Franz Fischler, the new EU Agriculture Commissioner, attending the World Economic Forum, made clear his personal commitment to ending the "cruel" practice. "We must find a new and better way of bringing up calves," he said.
Mr Fischler, who brought in animal welfare legislation while he was agriculture minister of Austria, (which, like Britain, bans veal crates) said that officials started work on a new policy last week. He hoped that new regulations would be ready by the end of the year.

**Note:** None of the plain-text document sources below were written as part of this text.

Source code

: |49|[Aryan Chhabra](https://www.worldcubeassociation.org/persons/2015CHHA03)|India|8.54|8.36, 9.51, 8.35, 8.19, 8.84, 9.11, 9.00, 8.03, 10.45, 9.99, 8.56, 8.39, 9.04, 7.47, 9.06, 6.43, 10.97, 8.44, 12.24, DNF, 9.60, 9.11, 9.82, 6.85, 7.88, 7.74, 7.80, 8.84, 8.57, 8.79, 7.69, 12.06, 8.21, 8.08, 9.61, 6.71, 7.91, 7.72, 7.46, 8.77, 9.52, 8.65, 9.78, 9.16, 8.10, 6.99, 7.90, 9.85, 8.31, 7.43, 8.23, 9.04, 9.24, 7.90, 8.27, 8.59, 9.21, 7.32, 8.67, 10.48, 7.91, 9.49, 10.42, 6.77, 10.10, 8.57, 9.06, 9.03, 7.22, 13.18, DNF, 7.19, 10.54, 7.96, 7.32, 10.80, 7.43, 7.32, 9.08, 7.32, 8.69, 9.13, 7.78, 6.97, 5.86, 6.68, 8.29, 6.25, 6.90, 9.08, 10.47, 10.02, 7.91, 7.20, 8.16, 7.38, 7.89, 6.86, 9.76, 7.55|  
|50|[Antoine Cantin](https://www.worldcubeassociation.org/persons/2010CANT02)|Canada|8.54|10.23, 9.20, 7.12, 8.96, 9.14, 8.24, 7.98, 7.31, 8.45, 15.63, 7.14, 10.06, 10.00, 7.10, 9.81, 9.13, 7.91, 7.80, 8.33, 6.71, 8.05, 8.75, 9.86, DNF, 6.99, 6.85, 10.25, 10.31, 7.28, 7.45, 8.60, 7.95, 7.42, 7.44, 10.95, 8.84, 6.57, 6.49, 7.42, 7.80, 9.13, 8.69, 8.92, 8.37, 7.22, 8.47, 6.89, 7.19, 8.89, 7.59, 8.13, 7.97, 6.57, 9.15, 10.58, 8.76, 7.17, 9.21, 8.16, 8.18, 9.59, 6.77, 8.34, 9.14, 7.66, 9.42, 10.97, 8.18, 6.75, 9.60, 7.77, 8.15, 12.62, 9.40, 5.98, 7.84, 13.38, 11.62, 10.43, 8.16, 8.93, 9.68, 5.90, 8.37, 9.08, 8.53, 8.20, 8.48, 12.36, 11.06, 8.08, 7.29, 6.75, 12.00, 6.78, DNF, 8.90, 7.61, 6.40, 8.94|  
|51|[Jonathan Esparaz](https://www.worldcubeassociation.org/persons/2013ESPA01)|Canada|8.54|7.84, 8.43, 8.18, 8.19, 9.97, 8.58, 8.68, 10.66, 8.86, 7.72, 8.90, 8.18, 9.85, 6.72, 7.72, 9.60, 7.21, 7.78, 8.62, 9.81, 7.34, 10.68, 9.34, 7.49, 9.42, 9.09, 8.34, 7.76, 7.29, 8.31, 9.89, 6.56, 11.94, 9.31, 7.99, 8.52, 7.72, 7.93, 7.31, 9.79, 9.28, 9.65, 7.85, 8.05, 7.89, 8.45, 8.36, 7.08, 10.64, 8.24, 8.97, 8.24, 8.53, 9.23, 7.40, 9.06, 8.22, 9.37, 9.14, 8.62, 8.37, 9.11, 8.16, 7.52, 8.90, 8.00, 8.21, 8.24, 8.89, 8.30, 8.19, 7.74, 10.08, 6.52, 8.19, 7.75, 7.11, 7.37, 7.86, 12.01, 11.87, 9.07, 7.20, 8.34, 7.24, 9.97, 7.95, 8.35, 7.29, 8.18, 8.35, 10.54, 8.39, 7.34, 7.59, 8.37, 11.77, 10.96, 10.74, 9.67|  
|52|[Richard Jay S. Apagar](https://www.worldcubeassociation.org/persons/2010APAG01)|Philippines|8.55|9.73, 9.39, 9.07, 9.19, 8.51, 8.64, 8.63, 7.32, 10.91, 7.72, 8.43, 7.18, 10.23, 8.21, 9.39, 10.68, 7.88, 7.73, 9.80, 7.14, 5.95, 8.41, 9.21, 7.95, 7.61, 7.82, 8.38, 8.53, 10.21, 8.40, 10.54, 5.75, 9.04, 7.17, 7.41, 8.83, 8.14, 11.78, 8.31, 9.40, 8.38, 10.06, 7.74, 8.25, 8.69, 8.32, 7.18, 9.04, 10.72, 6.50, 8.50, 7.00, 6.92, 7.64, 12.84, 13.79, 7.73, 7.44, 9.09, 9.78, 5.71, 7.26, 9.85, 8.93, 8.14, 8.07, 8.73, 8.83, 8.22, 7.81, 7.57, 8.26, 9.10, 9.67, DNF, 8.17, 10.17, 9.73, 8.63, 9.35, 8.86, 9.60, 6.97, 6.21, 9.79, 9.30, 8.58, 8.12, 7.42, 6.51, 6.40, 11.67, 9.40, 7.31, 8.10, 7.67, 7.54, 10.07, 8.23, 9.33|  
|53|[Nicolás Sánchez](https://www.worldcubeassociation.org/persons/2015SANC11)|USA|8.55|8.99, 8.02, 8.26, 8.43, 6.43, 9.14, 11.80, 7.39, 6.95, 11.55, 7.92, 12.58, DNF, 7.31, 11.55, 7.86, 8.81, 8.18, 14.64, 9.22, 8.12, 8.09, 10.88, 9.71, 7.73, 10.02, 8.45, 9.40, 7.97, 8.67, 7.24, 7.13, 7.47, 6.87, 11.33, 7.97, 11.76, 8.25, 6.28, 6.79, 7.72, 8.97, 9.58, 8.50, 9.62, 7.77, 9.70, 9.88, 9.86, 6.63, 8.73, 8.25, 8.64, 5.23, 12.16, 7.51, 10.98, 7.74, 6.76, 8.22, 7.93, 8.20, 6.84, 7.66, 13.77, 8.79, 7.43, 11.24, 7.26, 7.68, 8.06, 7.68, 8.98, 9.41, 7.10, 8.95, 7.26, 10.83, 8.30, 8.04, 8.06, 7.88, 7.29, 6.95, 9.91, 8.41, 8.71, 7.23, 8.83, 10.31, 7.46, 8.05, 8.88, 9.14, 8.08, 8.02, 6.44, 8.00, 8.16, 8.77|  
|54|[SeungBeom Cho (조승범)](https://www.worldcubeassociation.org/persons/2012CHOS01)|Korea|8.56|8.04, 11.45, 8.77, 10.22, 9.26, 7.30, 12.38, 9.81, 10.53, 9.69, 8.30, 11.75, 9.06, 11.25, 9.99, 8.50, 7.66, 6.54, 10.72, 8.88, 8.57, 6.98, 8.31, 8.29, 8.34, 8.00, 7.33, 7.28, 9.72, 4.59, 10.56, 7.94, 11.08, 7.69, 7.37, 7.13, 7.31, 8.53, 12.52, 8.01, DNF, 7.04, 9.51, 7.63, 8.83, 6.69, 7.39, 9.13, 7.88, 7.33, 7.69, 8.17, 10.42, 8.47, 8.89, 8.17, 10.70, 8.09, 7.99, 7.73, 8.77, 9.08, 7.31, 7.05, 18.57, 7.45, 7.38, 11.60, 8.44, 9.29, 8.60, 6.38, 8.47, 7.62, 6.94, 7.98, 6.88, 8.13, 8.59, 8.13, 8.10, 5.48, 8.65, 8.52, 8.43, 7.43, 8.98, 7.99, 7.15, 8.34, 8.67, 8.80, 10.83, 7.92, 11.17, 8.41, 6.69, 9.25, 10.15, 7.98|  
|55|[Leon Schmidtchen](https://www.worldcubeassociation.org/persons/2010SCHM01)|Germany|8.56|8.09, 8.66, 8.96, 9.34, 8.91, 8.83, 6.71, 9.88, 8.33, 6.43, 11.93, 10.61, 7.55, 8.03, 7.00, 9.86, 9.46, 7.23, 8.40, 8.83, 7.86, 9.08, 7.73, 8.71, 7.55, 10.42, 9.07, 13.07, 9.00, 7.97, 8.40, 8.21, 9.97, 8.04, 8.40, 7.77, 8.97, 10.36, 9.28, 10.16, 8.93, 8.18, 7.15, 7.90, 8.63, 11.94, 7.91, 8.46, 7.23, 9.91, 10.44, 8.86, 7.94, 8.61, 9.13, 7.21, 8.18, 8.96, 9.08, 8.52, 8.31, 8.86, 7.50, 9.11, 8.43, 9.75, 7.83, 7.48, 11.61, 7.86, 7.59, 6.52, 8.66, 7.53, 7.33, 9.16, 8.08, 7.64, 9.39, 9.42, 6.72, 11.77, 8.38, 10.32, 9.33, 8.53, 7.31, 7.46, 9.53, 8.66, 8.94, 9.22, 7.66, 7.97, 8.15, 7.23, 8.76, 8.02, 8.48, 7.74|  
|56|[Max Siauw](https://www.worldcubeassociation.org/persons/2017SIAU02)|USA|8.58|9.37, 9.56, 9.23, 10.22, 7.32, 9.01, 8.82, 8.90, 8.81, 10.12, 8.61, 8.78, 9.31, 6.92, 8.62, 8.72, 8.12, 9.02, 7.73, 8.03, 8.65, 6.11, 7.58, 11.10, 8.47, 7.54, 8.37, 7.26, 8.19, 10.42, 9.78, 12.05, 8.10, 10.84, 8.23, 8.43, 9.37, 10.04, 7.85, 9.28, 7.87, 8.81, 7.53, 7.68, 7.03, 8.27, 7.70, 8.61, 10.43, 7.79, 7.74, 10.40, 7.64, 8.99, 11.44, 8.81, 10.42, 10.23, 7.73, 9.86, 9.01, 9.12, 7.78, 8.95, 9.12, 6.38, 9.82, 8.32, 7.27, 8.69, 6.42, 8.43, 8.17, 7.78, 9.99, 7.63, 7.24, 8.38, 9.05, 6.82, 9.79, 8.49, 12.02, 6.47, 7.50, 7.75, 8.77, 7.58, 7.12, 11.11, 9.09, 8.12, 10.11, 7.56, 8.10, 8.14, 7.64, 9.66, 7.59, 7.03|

Last Monday EU agriculture ministers agreed to bring forward a review of the use of the crates, which are allowed under current European rules, from 1997, on the urging of William Waldegrave, the Minister for Agriculture. He wrote to Mr Fischler 10 days ago asking him to end the "abhorrent" practice.
Mr Waldegrave described "the overwhelming strength of feeling on animal welfare issues in this country" and added: "a wide cross section of the population remain acutely concerned about the welfare of farm animals. I believe we must act decisively to meet these concerns."
Half a million calves are exported from Britain each year to EC countries that use veal crates. The crates, banned in Britain in 1990, are too small to allow the calves to turn around.
Mr Fischler also said the EU is considering proposals to cut the length of time that live animals can be transported: at present under EU rules they can be carried for 24 hours without a break.